I'm kind of reminded of the board game Civilization (the one the computer game is very loosely based off of)...

In that game, much of how you advanced your civilization was through building cities to get trade cards, which you could use to purchase technological advancement.  The problem is that, mixed in with the trade cards, were disaster cards.  Especially in the "Advanced Civilization" expansion pack, there were something like 20 different disasters in 9 different decks of trade cards, and you typically drew one card per player from at least the first 5 decks per turn, meaning you typically saw at least one disaster card per player per turn.

Because of this, you generally had to play your game based upon the assumption that every given turn would involve something like an earthquake or a flood or a civil war or an Iconoclasm and Heresy card would pop up and wipe out at least two cities a turn - which actually isn't too hard if you are prepared, it just means you keep population tokens ready around the city sites so that when the city vaporizes, you have enough people to rebuild it the very next turn.

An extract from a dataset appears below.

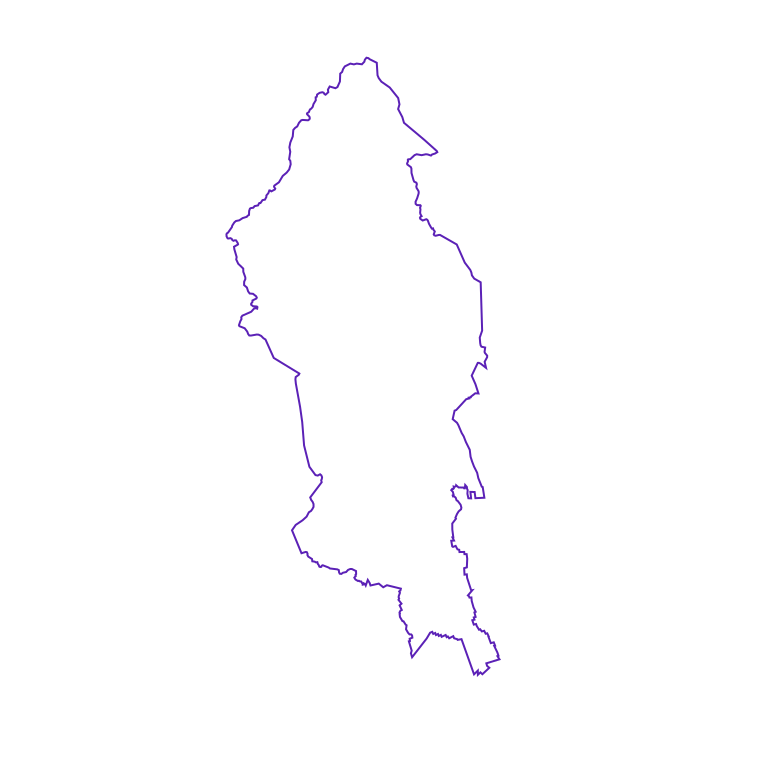 Zacapoaxtla, Puebla, Mexico, rotated 335°
{"feature_id": "50627088B50649641407498", "entity_name": "Zacapoaxtla", "entity_type": "district", "adm_level": 2, "iso_a3": "MEX", "parent_name": "Mexico", "parent_adm1": "Puebla", "projection": "albers", "projection_center": [-97.59, 19.841], "detail": "fine", "context": "isolated", "style": "outline", "palette": "violet", "viewbox_px": 768, "rotation_deg": 335, "n_neighbors": 0, "source": "geoboundaries", "source_scale": "gbopen_adm2", "svg_char_len": 6137}
<svg xmlns="http://www.w3.org/2000/svg" viewBox="0 0 768 768"><g transform="rotate(335 384 384)"><path d="M417.4,111.3L414.2,113.9L411.7,114.3L409.2,115.4L405.9,121.1L401.2,125.5L398.3,129.5L397.2,133.9L393.0,140.2L393.4,142.1L392.3,145.4L388.7,149.5L385.1,151.3L380.2,152.6L374.0,156.8L368.7,157.8L367.9,158.3L367.7,159.1L368.0,161.0L367.2,161.6L363.3,161.8L362.4,160.3L361.9,160.1L359.8,162.2L357.1,163.4L356.4,164.8L354.0,166.6L351.6,166.0L348.5,167.8L347.5,167.3L346.9,167.6L345.4,168.9L341.9,168.1L340.0,169.0L337.7,168.3L336.6,168.4L334.9,170.2L333.1,173.7L331.4,173.9L330.3,174.5L326.0,173.9L322.0,174.5L318.7,173.7L316.6,174.3L313.3,176.4L312.5,177.5L306.6,180.9L305.2,181.1L304.5,181.7L303.7,183.7L303.8,185.8L304.2,186.3L306.4,186.9L307.3,188.0L307.4,189.5L308.1,190.6L309.5,190.7L310.6,191.3L311.0,194.2L310.8,195.7L310.4,195.9L306.1,196.2L305.3,198.7L304.1,206.7L302.7,208.7L302.7,213.4L305.2,219.9L303.9,222.9L303.4,228.6L302.7,230.3L300.5,232.2L299.0,235.2L300.5,238.6L300.0,242.6L300.5,245.2L303.4,246.9L305.2,250.5L305.2,252.0L304.4,252.6L300.1,252.7L299.4,254.1L297.6,255.0L297.1,256.0L298.2,258.2L301.5,260.0L301.8,260.8L300.9,262.1L299.8,261.1L298.2,260.7L294.2,262.4L284.5,262.2L282.8,263.2L282.3,264.9L280.3,266.4L277.4,269.4L277.4,270.5L281.3,274.6L282.2,278.7L282.0,281.3L282.4,283.1L284.0,283.9L289.6,285.4L291.2,286.3L293.0,288.5L294.1,291.6L295.4,293.6L295.1,313.8L311.7,338.8L310.7,339.6L306.9,340.4L305.7,342.3L304.3,346.3L298.3,369.2L293.8,383.9L285.6,405.9L281.4,427.5L283.4,437.6L285.3,439.0L287.9,438.8L288.6,440.3L288.5,442.3L287.5,443.8L286.4,444.7L286.0,446.7L269.2,455.6L269.0,458.2L269.5,460.6L269.4,463.0L268.2,465.6L266.2,467.1L264.2,468.2L261.7,468.5L257.8,471.5L252.6,473.1L244.4,474.4L238.8,477.7L237.7,502.5L242.0,503.1L243.0,503.8L243.0,505.5L242.3,506.7L242.4,508.4L244.8,512.2L244.1,514.4L246.1,515.7L246.9,516.9L248.3,517.3L248.0,519.2L248.3,520.1L248.2,522.2L248.8,522.9L249.9,523.2L250.7,522.4L251.9,522.4L256.3,527.0L257.0,528.3L263.4,532.3L264.4,533.6L263.7,535.6L263.7,537.2L265.1,538.1L267.0,537.7L270.2,538.4L272.9,537.3L275.2,537.4L276.7,538.1L279.6,541.7L278.4,544.5L277.4,545.0L277.3,546.1L275.3,546.9L275.3,548.0L275.6,549.3L277.2,551.6L278.1,551.7L278.7,552.7L279.9,553.4L280.0,555.8L281.3,555.8L281.5,556.2L280.5,557.0L282.3,557.4L282.3,558.9L286.5,554.7L286.9,558.3L286.6,560.9L294.9,562.7L297.4,567.9L301.6,567.6L312.8,576.6L311.6,578.1L310.1,578.4L310.2,580.0L307.7,582.5L307.1,583.6L307.1,584.8L305.9,585.7L307.0,590.5L304.6,591.2L304.6,596.3L303.1,596.4L301.5,597.6L301.4,598.8L301.0,598.9L300.0,601.9L300.5,606.7L301.4,607.3L301.9,611.2L302.5,612.2L300.3,615.6L300.7,619.8L301.3,621.7L302.8,622.4L303.2,623.7L302.5,625.9L299.6,625.7L298.9,627.9L297.8,627.7L296.4,637.4L294.6,639.4L294.0,643.5L315.1,632.7L320.7,628.9L323.0,629.0L323.0,631.3L325.2,631.3L325.0,633.5L327.3,633.4L327.2,635.5L329.5,635.4L329.4,637.5L333.8,637.5L333.8,639.9L335.2,639.8L335.6,642.0L340.2,641.8L340.1,644.1L342.6,646.3L342.6,647.0L346.4,648.0L342.9,685.2L347.9,683.4L346.2,687.2L349.5,686.1L350.5,688.6L359.5,685.7L358.3,683.0L358.7,680.4L372.3,682.3L371.8,678.6L372.9,678.7L373.3,675.2L373.2,667.9L374.1,668.1L374.3,664.5L371.3,664.0L371.9,657.0L372.2,657.0L372.2,653.6L370.6,653.3L370.5,650.0L368.1,649.6L367.5,646.9L366.3,646.9L365.8,642.6L366.0,640.4L363.7,640.0L364.2,635.4L366.4,635.8L366.7,633.5L368.6,633.8L369.4,629.2L370.8,629.2L370.7,624.4L371.8,617.7L373.0,614.4L371.2,613.7L371.3,612.2L370.7,611.1L376.9,608.2L375.8,607.9L377.4,594.9L378.6,591.5L376.4,590.8L378.8,584.8L381.6,585.2L385.6,577.5L387.0,573.1L385.0,572.2L385.7,570.1L381.4,568.2L382.1,566.0L380.7,564.9L380.5,561.0L377.7,560.8L377.2,560.0L378.7,554.5L381.3,555.5L381.2,552.0L382.0,552.3L384.4,544.8L386.9,539.3L392.3,536.5L392.2,535.4L395.2,532.7L397.8,531.0L400.9,530.1L401.9,528.7L402.4,525.8L401.4,521.2L400.6,520.1L400.9,517.3L400.1,515.5L399.6,515.3L399.6,514.9L399.1,514.9L399.2,513.9L400.3,513.7L400.8,510.8L400.1,508.6L401.5,507.9L402.2,508.4L403.2,508.1L403.8,506.4L404.4,507.0L406.1,507.1L406.6,506.3L407.9,509.3L412.4,511.5L412.5,512.4L413.2,512.7L414.9,509.9L415.6,512.4L415.0,513.9L415.0,515.5L413.2,518.7L412.2,523.2L414.6,524.5L416.7,518.3L420.5,520.2L418.6,526.1L426.9,529.5L429.9,519.1L429.2,518.4L429.7,509.2L430.9,503.8L430.7,496.8L431.1,491.3L431.7,486.6L433.9,479.9L433.7,471.1L434.1,465.2L433.7,461.1L434.0,452.8L433.8,450.0L431.4,444.9L436.7,438.0L438.5,438.1L452.1,432.5L455.1,433.1L455.1,432.2L457.1,432.7L457.4,432.2L462.8,431.0L465.6,432.5L466.8,422.8L467.0,413.5L477.9,404.5L478.9,404.9L480.2,406.4L483.3,412.5L484.6,406.4L488.8,403.3L489.5,401.9L488.6,398.5L488.7,397.4L491.1,393.7L488.1,391.4L487.9,389.8L488.5,387.5L490.4,382.4L495.5,377.1L514.6,332.7L510.3,326.6L509.6,322.7L510.3,319.8L510.4,317.1L508.5,308.1L508.9,288.3L497.8,272.6L496.7,272.1L493.5,271.5L492.4,270.5L492.3,269.4L494.5,267.2L494.0,265.0L494.2,263.7L493.1,263.5L492.8,261.9L492.5,257.8L492.8,254.5L492.6,253.4L491.9,252.5L488.2,252.2L486.7,249.7L486.8,248.6L487.7,247.9L489.0,247.8L488.8,245.5L489.1,244.1L490.9,241.0L491.1,239.6L492.6,238.1L492.5,237.3L489.5,235.8L488.8,234.1L489.6,232.2L492.5,229.7L495.8,226.1L496.6,224.7L496.8,223.5L496.4,220.1L496.7,218.7L498.3,216.7L498.4,215.2L496.9,213.4L496.9,211.8L498.1,204.4L499.9,200.3L500.0,198.8L497.9,194.9L498.1,193.9L499.9,192.3L500.3,190.9L500.8,190.6L502.8,191.3L508.4,189.5L510.7,189.6L514.8,192.5L519.1,193.5L520.7,194.5L523.1,196.8L524.6,196.3L527.7,196.7L530.3,196.4L530.3,195.2L523.9,180.2L512.5,155.7L513.4,149.9L513.0,140.8L516.2,137.1L517.7,130.8L514.5,117.7L509.4,108.9L508.5,104.5L508.6,101.5L513.2,89.8L508.2,83.5L507.6,82.1L506.0,80.9L503.7,82.0L502.4,83.6L499.1,84.9L494.7,82.1L491.8,81.6L488.9,79.4L482.7,79.6L480.0,81.3L477.9,83.5L475.5,84.2L471.9,91.2L467.3,95.2L465.0,95.4L460.5,91.4L457.6,93.5L456.8,96.0L453.3,97.1L452.6,96.2L452.4,94.5L451.4,93.5L448.7,92.9L445.7,93.4L444.5,95.2L443.2,95.3L442.1,98.0L438.4,100.5L436.5,102.7L434.4,103.7L432.9,103.9L430.7,105.9L429.0,106.0L428.4,106.5L428.3,107.1L429.4,110.2L429.1,111.7L428.3,112.6L426.6,112.9L421.9,110.3L420.5,110.0L417.4,111.3Z" fill="none" stroke="#5b21b6" stroke-width="2"/></g></svg>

In fact, because you have tax revolts if you have too many population tokens on the board, it's actually useful to make sure you get hit with a disaster, just so you have something to sink some extra population into.  (Unless of course you're just starting a war for shits and giggles against your neighbor.  That's always a great way to get rid of extra population.)



AAAAANYway, I would have to say I like the idea of some random disasters, but like Dutchling and others have been saying, it would be better if the "random bits" were more indirect causes of civilizations or cities collapsing than simply rolling a 5 on a 1d100 roll. 

Right now, we have cycles of famine and plenty in food production, which is capable of causing periodic city collapses, but where there are more variables in play than a simple percentile destruction of a city - there are food stores and dependencies that the cities have upon villages, and cities aren't entirely wiped out, but are mostly just reduced.

Having some sort of set of variables for civil unrest would be fun, where you could randomly roll that the new king is really unpopular with the people for spending all his time with the nobility, but oppressing the people (nobles unrest -10, popular unrest +15), and then having a spike in food prices (popular unrest +20), and having a war that is starting to turn against the king (nobles unrest +10, popular unrest +10) leading to a popular uprising that the king has to send in the army to quell.